[Saved data entries]
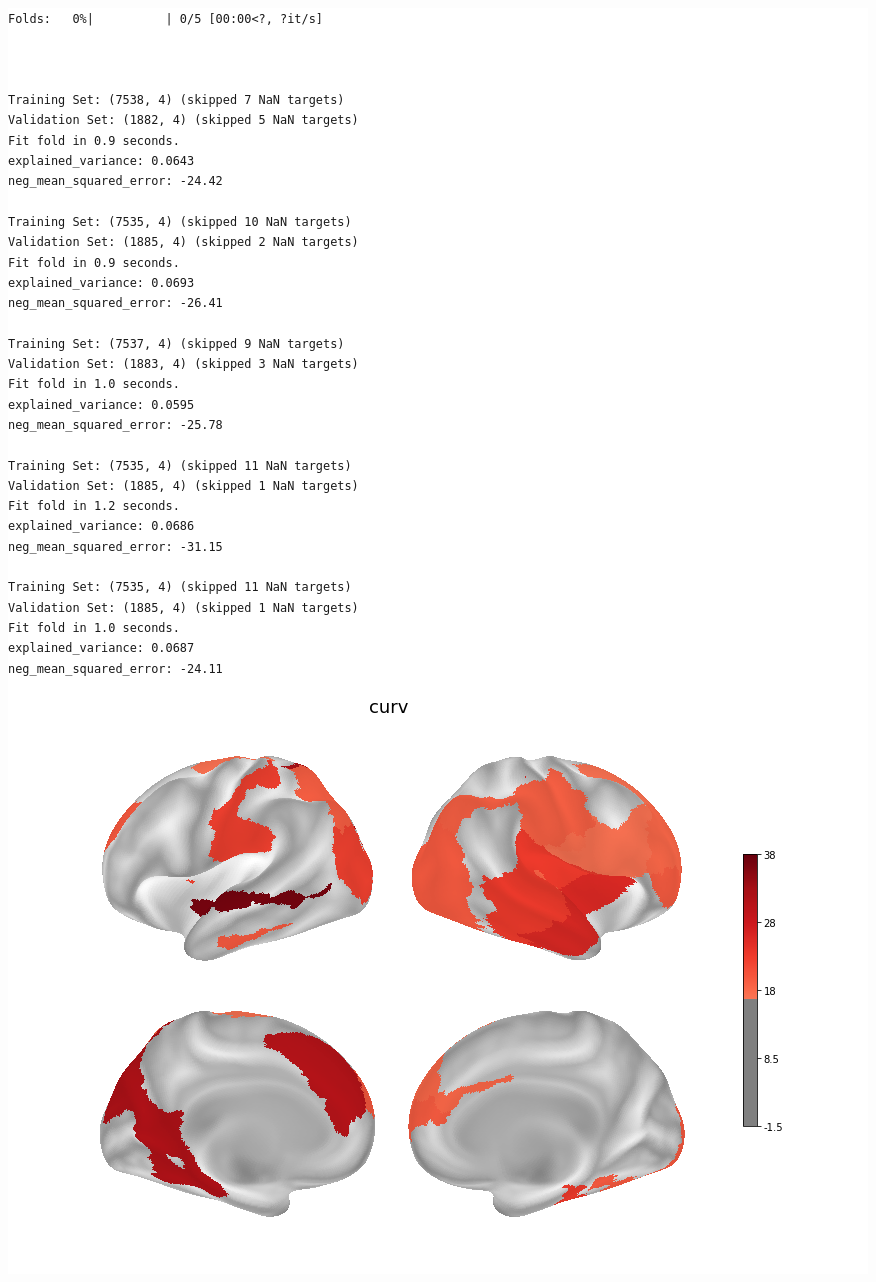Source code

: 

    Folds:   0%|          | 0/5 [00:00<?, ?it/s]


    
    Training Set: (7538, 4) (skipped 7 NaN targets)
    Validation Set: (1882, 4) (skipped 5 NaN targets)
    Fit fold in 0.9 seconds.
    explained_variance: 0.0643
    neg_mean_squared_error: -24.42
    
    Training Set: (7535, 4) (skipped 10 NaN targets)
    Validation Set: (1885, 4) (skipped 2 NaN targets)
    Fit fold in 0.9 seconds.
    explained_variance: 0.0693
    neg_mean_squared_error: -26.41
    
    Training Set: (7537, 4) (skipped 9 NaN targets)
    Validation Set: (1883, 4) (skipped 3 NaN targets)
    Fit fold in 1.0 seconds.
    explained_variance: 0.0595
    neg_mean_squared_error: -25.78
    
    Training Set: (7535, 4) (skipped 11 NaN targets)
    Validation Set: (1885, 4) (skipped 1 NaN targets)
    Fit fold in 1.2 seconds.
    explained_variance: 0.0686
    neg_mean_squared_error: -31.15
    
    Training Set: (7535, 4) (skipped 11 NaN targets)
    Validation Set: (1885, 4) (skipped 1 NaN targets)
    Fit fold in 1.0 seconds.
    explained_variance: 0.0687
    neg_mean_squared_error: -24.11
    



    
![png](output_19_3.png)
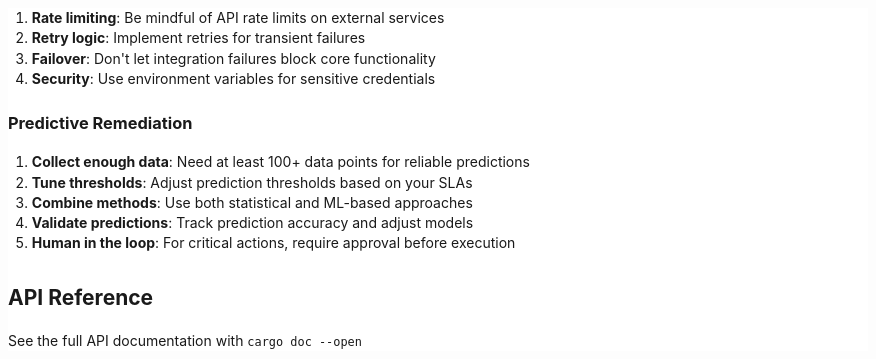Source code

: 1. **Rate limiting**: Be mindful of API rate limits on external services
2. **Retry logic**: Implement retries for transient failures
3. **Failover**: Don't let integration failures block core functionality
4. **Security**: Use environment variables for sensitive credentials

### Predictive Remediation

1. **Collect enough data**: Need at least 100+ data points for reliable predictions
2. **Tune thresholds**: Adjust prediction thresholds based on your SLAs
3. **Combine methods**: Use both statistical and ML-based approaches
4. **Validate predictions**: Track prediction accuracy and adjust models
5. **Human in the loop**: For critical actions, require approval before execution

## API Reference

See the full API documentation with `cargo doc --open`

● PROMPT: Only the text of the entries above is to be given again, exactly, with the pictures left out.

● RESPONSE FOR THIS EXERCISE:
Source code

: 

    Folds:   0%|          | 0/5 [00:00<?, ?it/s]


    
    Training Set: (7538, 4) (skipped 7 NaN targets)
    Validation Set: (1882, 4) (skipped 5 NaN targets)
    Fit fold in 0.9 seconds.
    explained_variance: 0.0643
    neg_mean_squared_error: -24.42
    
    Training Set: (7535, 4) (skipped 10 NaN targets)
    Validation Set: (1885, 4) (skipped 2 NaN targets)
    Fit fold in 0.9 seconds.
    explained_variance: 0.0693
    neg_mean_squared_error: -26.41
    
    Training Set: (7537, 4) (skipped 9 NaN targets)
    Validation Set: (1883, 4) (skipped 3 NaN targets)
    Fit fold in 1.0 seconds.
    explained_variance: 0.0595
    neg_mean_squared_error: -25.78
    
    Training Set: (7535, 4) (skipped 11 NaN targets)
    Validation Set: (1885, 4) (skipped 1 NaN targets)
    Fit fold in 1.2 seconds.
    explained_variance: 0.0686
    neg_mean_squared_error: -31.15
    
    Training Set: (7535, 4) (skipped 11 NaN targets)
    Validation Set: (1885, 4) (skipped 1 NaN targets)
    Fit fold in 1.0 seconds.
    explained_variance: 0.0687
    neg_mean_squared_error: -24.11
    



    
![png](output_19_3.png)
Source code

: 1. **Rate limiting**: Be mindful of API rate limits on external services
2. **Retry logic**: Implement retries for transient failures
3. **Failover**: Don't let integration failures block core functionality
4. **Security**: Use environment variables for sensitive credentials

### Predictive Remediation

1. **Collect enough data**: Need at least 100+ data points for reliable predictions
2. **Tune thresholds**: Adjust prediction thresholds based on your SLAs
3. **Combine methods**: Use both statistical and ML-based approaches
4. **Validate predictions**: Track prediction accuracy and adjust models
5. **Human in the loop**: For critical actions, require approval before execution

## API Reference

See the full API documentation with `cargo doc --open`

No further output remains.